BTW, I am a fan of Killington (on a light day) and have held an unrealized dream of cruising the Parsenn for decades...sigh...maybe one of these years?
If we still lived back East, I would definitely have the same concerns when planning a European ski trip. However, since we now live in "ski country," our season lasts from October to June, so we can get good conditions any time we like. As I mentioned in the Supporter's Lounge, this trip was more about getting a bit of time "across the pond," with a bit of skiing as a side benefit. Once High Season comes to Summit County, it's financially unfeasible for me to leave my studio. Visitors looking for private lessons are a major source of my income.

However, for Easterners and Midwesterners, I would defintiely reccomend visiting the Swiss ski areas when there is more snow. Yet even if you don't, the trip will be worth it.
post #14 of 15
Quote:
Originally Posted by MarkXS
Overall a great trip, and a nice taste of what I'd like to do as part of a longer trip to the Swiss and Italian Alps sometime in the future.
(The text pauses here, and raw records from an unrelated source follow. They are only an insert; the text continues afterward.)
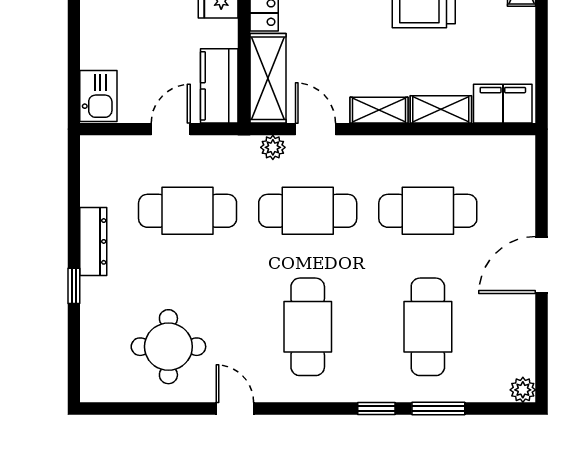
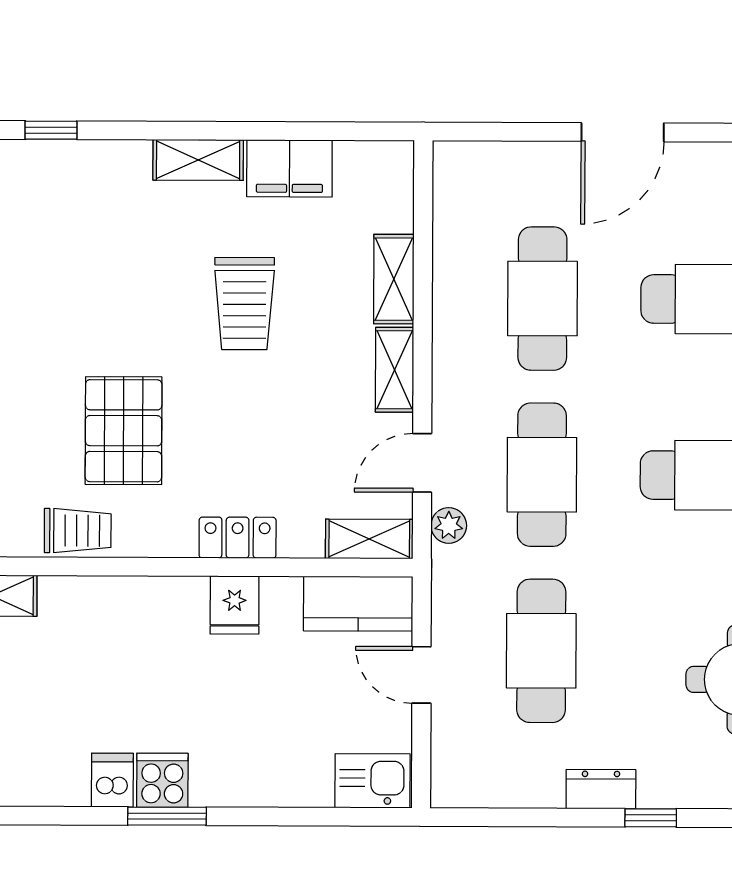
shelving: (268, 78) -> (369, 539), width x0.67, depth x0.75
filing cabinet: (503, 104) -> (289, 168), moved, turned -90
dresser: (93, 241) -> (601, 789), width x0.70
door: (542, 265) -> (623, 132), hinge flipped

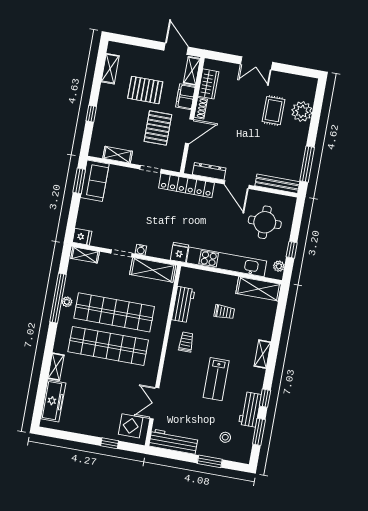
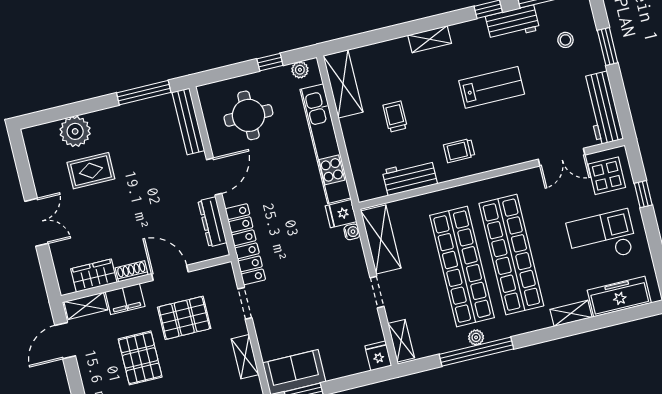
water cooler: (141, 250) -> (352, 232), moved
checkout: (94, 406) -> (602, 237), added

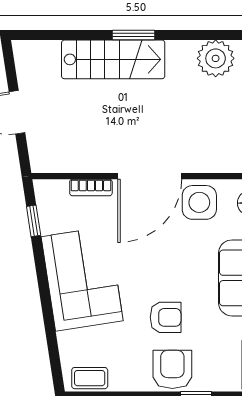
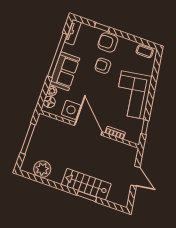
window: (134, 35) -> (87, 196), moved
door: (150, 176) -> (88, 129), hinge flipped
armchair: (172, 369) -> (108, 42), turned 90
If you think the Swiss are friendly, wait to you go to some of the valleys in the Dolomites (Italy), they're awesome One of my friends owns Dolomite Ski Tours here in Australia and I've had the pleasure of visiting and skiing Campitello (part of the Fassa valley) and the surrounding areas. As my friend is known in the valley, I got to know a few of the locals and found out how friendly they were. It has a different feel to that of the Swiss Alps - more laid back and less organised but this works surprisingly well. It's a nice addition to a trip when you return to Campitello after being out of the valley for 3 months and the bartender (in the busiest bar in town) welcomes you back by your first name!
post #15 of 15
Spent one of the best ski weeks of my life in Davos. It was a winter wonderland with snow most every day. Spent a day at Pischa with it just absolutely hammering with 2 feet of new pow and absolutely no one on the pistes. The locals were apologyzing to us about the aweful weather. Enjoyed a long ski from the Weissflujoch to Kublis where we took the train back to Davos which was memorable for sure. Have fun.